Mir war klar, dass aus dieser Sache eine zweiwöchige Quarantäne werden würde, was sich am Abend dann mit einem schriftlichen Schreiben seitens der Leitung bestätigte. Was nun? Wer bleibt zu Hause? Müssen alle zu Hause bleiben? Kann meine Tochter in die Kita oder zur Waldgruppe? Ein Schlachtplan musste her, um gut organisiert in die kommende Woche zu starten.

Es ist, wie es ist

Nach ein paar hitzigen Diskussionen zwischen meinem Mann und mir und der endgültigen Annahme, dass es jetzt so ist wie es ist, einigten wir uns darauf, dass er mit beiden Kindern zu Hause bleibt. So konnte ich weiterhin meiner Weiterbildung im Homeoffice nachgehen.

Leichter gesagt, als getan. Da mein Sohn gerne in meiner Nähe ist und er es gar nicht mag, wenn ich nicht da bin, hatte mein Mann ganz schön zu tun. Zudem forderte meine Tochter ebenfalls ihr Recht auf Aufmerksamkeit ein, sodass es manchmal sehr chaotisch war. Mein Sohn, der weinend nach seiner Mama verlangte, meine Tochter, die unbedingt mit meinem Mann spielen wollte, mein Mann, der versuchte, alles und jedem recht zu machen und ich mit dem Trainer im Ohr, der mir die SEO-Optimierung näherbrachte.
Der Mittagsschlaf war für uns Eltern Balsam für die Seele.

Ein Meilenstein ist vollbracht

grüner Fahrradhelm

Trotz chaotischer Quarantäne-Phasen und großer Müdigkeit gibt es dann die Momente, die alles wieder wett machen. So kam es, dass sich meine Tochter von heute auf morgen ihren Helm schnappte, sich auf ihr Bike schwang und Fahrrad fahren lernte. Einfach so.

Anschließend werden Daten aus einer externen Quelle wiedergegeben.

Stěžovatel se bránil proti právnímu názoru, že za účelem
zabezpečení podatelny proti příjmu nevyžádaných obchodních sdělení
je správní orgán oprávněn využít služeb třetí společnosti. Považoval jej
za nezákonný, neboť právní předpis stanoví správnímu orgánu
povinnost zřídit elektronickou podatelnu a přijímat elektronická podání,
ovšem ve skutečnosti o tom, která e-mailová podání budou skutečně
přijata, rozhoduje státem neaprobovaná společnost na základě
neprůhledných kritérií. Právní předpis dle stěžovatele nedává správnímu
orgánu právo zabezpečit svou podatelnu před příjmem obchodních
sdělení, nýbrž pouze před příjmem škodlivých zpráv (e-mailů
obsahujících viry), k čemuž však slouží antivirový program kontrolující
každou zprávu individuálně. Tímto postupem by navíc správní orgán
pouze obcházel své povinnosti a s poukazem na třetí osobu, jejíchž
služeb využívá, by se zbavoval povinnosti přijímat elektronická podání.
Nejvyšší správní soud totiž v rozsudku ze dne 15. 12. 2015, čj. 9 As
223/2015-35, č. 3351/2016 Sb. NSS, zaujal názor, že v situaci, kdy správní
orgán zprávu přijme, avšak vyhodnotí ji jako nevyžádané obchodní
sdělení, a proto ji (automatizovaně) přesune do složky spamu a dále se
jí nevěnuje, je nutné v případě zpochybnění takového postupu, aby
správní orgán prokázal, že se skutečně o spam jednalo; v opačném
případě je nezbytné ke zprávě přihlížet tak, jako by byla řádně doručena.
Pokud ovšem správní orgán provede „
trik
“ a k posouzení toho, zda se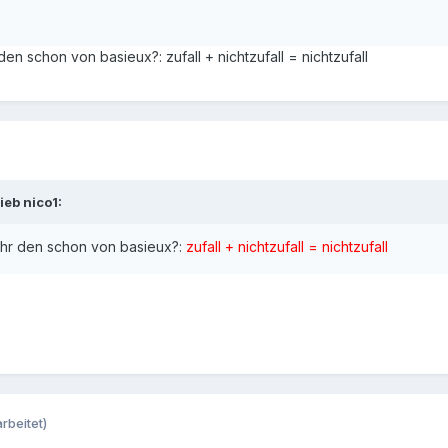
den schon von basieux?: zufall + nichtzufall = nichtzufall
ieb nico1:
 ihr den schon von basieux?:
zufall + nichtzufall = nichtzufall
rbeitet)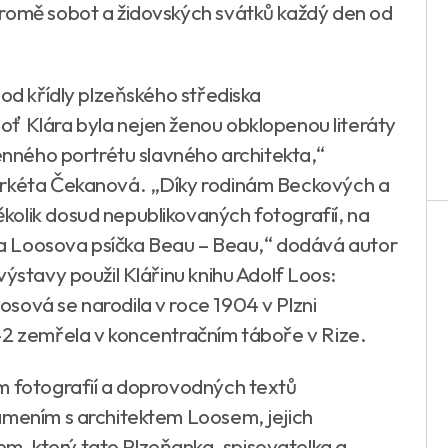
kromě sobot a židovských svátků každý den od
pod křídly plzeňského střediska
ť Klára byla nejen ženou obklopenou literáty
cenného portrétu slavného architekta,“
arkéta Čekanová. „Díky rodinám Beckových a
olik dosud nepublikovaných fotografií, na
na a Loosova psíčka Beau – Beau,“ dodává autor
výstavy použil Klářinu knihu Adolf Loos:
sová se narodila v roce 1904 v Plzni
42 zemřela v koncentračním táboře v Rize.
m fotografií a doprovodných textů
ámením s architektem Loosem, jejich
, který tato Plzeňanka, spisovatelka a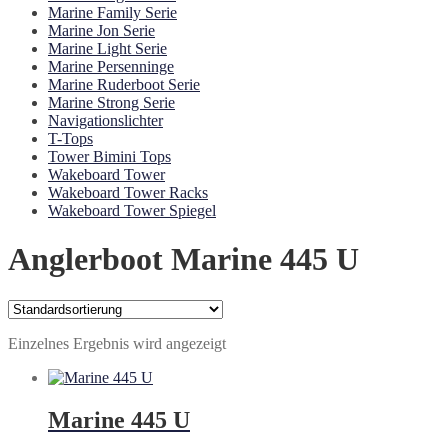
Marine Family Serie
Marine Jon Serie
Marine Light Serie
Marine Persenninge
Marine Ruderboot Serie
Marine Strong Serie
Navigationslichter
T-Tops
Tower Bimini Tops
Wakeboard Tower
Wakeboard Tower Racks
Wakeboard Tower Spiegel
Anglerboot Marine 445 U
Einzelnes Ergebnis wird angezeigt
Marine 445 U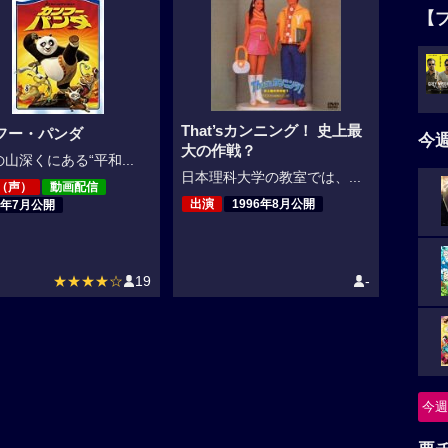
【
That’sカンニング！ 史上最
フー・パンダ
今
大の作戦？
山深くにある“平和...
日本理科大学の教室では、...
（声）
動画配信
出演
1996年8月公開
8年7月公開
★★★★☆
19
-
今週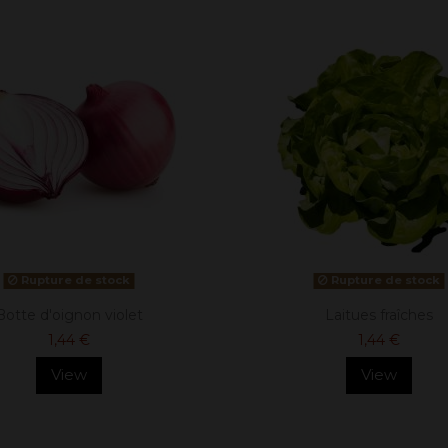
Rupture de stock
Rupture de stock
Botte d'oignon violet
Laitues fraîches
1,44 €
1,44 €
View
View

Zuerst übte sie auf ihrem kleinen Fahrrad, das eigentlich viel zu dünne Reifen hatte, um ein Gefühl für das Fahren zu bekommen. Ganz ohne Stützräder und mit der sicheren Hand meines Mannes in ihrem Rücken fuhr sie wie eine Große.

rosa-weißes Kinderfahrrad

Schon am nächsten Tag stieg sie auf eine Nummer größer und fuhr ganz souverän die ersten Meter komplett alleine. Es war sehr beeindruckend zu sehen, mit was für einem Vertrauen und einem Selbstbewusstsein sie an die ganze Sache ging.

Ich erinnere mich noch gut an meine ersten Fahrversuche. Meine Eltern machten aus dieser Angelegenheit ein Battle mit ihren Freunden und derem Sohn. Welches Kind schafft es, als erstes Fahrrad zu fahren. Dazu war es ein Kampf der Geschlechter. Leider weiß ich nicht mehr, wer gewonnen hat. Vermutlich würden beide Elternpaare sagen, dass ihre eigenen Kinder gewonnen haben. Fakt ist, ich kann es heute noch.

Mein Mehrwert

Was kann ich aus dieser ganzen ersten Woche Quarantäne für mich mitnehmen. Erstens: In der Ruhe liegt die Kraft. Zweitens: Ich bin davon überzeugt, dass Kinder unsere größten Lehrmeister sind. Und so hat mir meine Tochter mit ihrer Fahrradfahr-Aktion gezeigt, dass es gut ist, weniger über Dinge nachzudenken, sondern es einfach mal zu tun. Und drittens: Den gegenwärtigen Moment so anzunehmen, wie er ist.